Iran says execution the 'very least' Saddam deserves
Iran on Sunday said a death sentence was the 'very least' punishment that should be handed down to its one-time foe former Iraqi president Saddam Hussein.
"Execution is the very least sentence they can hand down to Saddam Hussein," Iranian foreign ministry spokesman Mohammad Ali Hosseini said on the day the verdict in the trial of Saddam and former cohorts was due to be delivered.
Saddam Hussein is still a hated figure in Iran for the devastating eight-year 1980-1988 war waged between the two countries, which claimed around one million lives on both sides.

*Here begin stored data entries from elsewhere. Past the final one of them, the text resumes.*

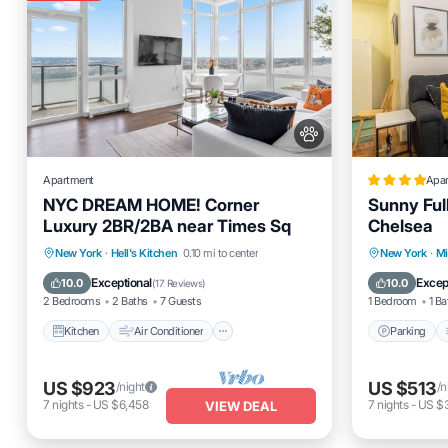
Apartment
Apa
NYC DREAM HOME! Corner
Sunny Full
Luxury 2BR/2BA near Times Sq
Chelsea
Kitchen
Air Conditioner
Internet
Parking
New York
·
Hell's Kitchen
0.10 mi to center
New York
·
M
Pet Friendly
Internet
Exceptional
Excep
10.0
10.0
(
17 Reviews
)
2 Bedrooms
2 Baths
7 Guests
1 Bedroom
1 Ba
Kitchen
Air Conditioner
Parking
US $923
US $513
/night
/n
7
nights
-
US $6,458
7
nights
-
US $
VIEW DEAL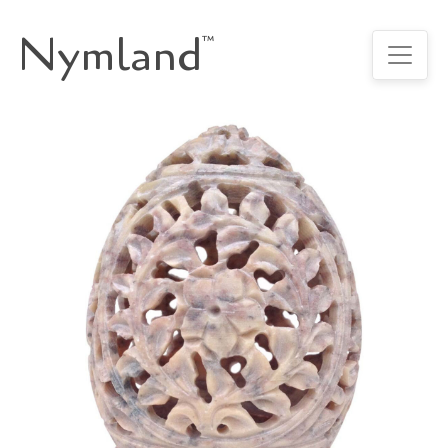
Nymland
™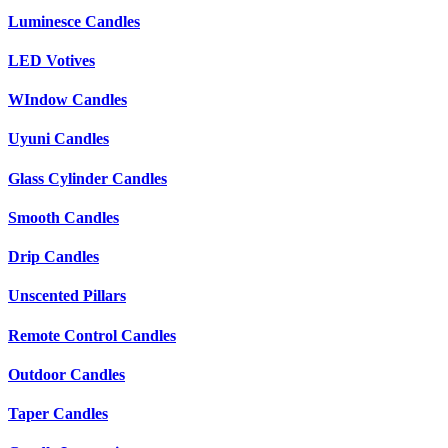
Luminesce Candles
LED Votives
WIndow Candles
Uyuni Candles
Glass Cylinder Candles
Smooth Candles
Drip Candles
Unscented Pillars
Remote Control Candles
Outdoor Candles
Taper Candles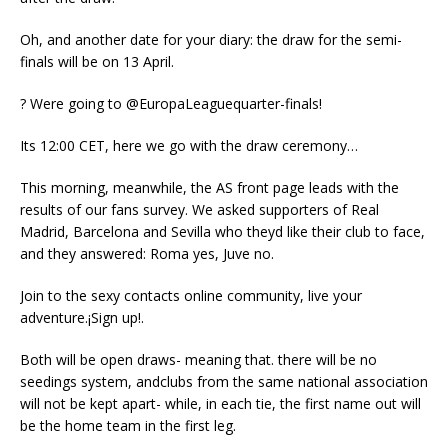
Oh, and another date for your diary: the draw for the semi-
finals will be on 13 April.
? Were going to @EuropaLeaguequarter-finals!
Its 12:00 CET, here we go with the draw ceremony…
This morning, meanwhile, the AS front page leads with the
results of our fans survey. We asked supporters of Real
Madrid, Barcelona and Sevilla who theyd like their club to face,
and they answered: Roma yes, Juve no.
Join to the sexy contacts online community, live your
adventure.¡Sign up!.
Both will be open draws- meaning that. there will be no
seedings system, andclubs from the same national association
will not be kept apart- while, in each tie, the first name out will
be the home team in the first leg.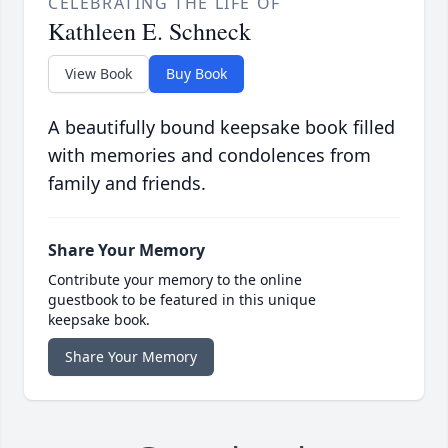
CELEBRATING THE LIFE OF
Kathleen E. Schneck
View Book
Buy Book
A beautifully bound keepsake book filled
with memories and condolences from
family and friends.
Share Your Memory
Contribute your memory to the online
guestbook to be featured in this unique
keepsake book.
Share Your Memory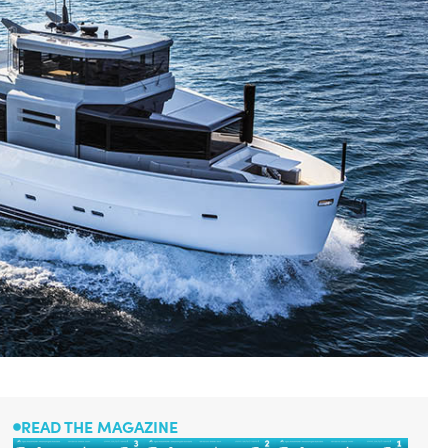
READ THE MAGAZINE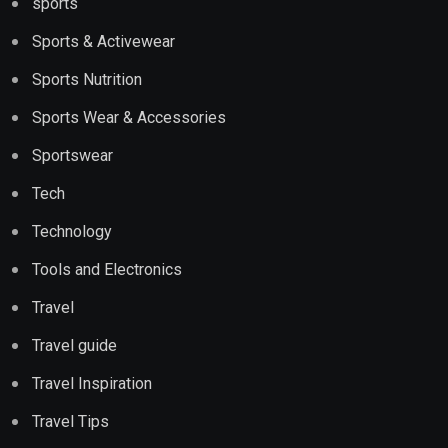
sports
Sports & Activewear
Sports Nutrition
Sports Wear & Accessories
Sportswear
Tech
Technology
Tools and Electronics
Travel
Travel guide
Travel Inspiration
Travel Tips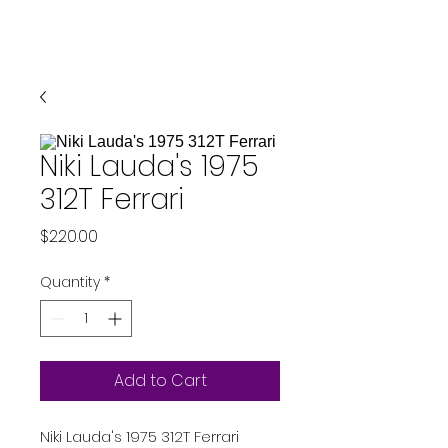
Niki Lauda's 1975
312T Ferrari
Price
$220.00
Quantity
*
Add to Cart
Niki Lauda's 1975 312T Ferrari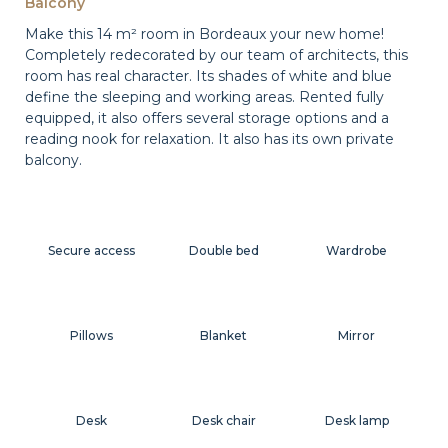
Balcony
Make this 14 m² room in Bordeaux your new home!
Completely redecorated by our team of architects, this
room has real character. Its shades of white and blue
define the sleeping and working areas. Rented fully
equipped, it also offers several storage options and a
reading nook for relaxation. It also has its own private
balcony.
Secure access
Double bed
Wardrobe
Pillows
Blanket
Mirror
Desk
Desk chair
Desk lamp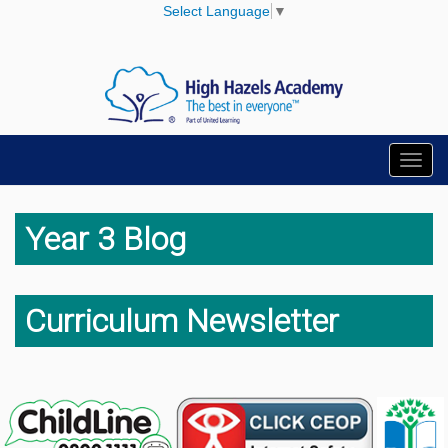
Select Language
▼
Toggl
navig
Year 3 Blog
Curriculum Newsletter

Hosseini said a possible death sentence by hanging against Saddam "does not mean the investigations into other crimes, especially during the eight-year war, should be forgotten."
He recalled that Iran has lodged a complaint with the Iraqi government against Saddam over the war, "and they promised to consider it but not in this court which is not able to do so but in another court."
Iran's judiciary last year sent an indictment against Saddam to Iraq, with the list of complaints including genocide, crimes against humanity and the use of chemical weapons during the 1980-88 war.
Ties have warmed considerably between Iran and Iraq since the fall of Saddam, with Tehran becoming one of the closest allies of the government in Baghdad.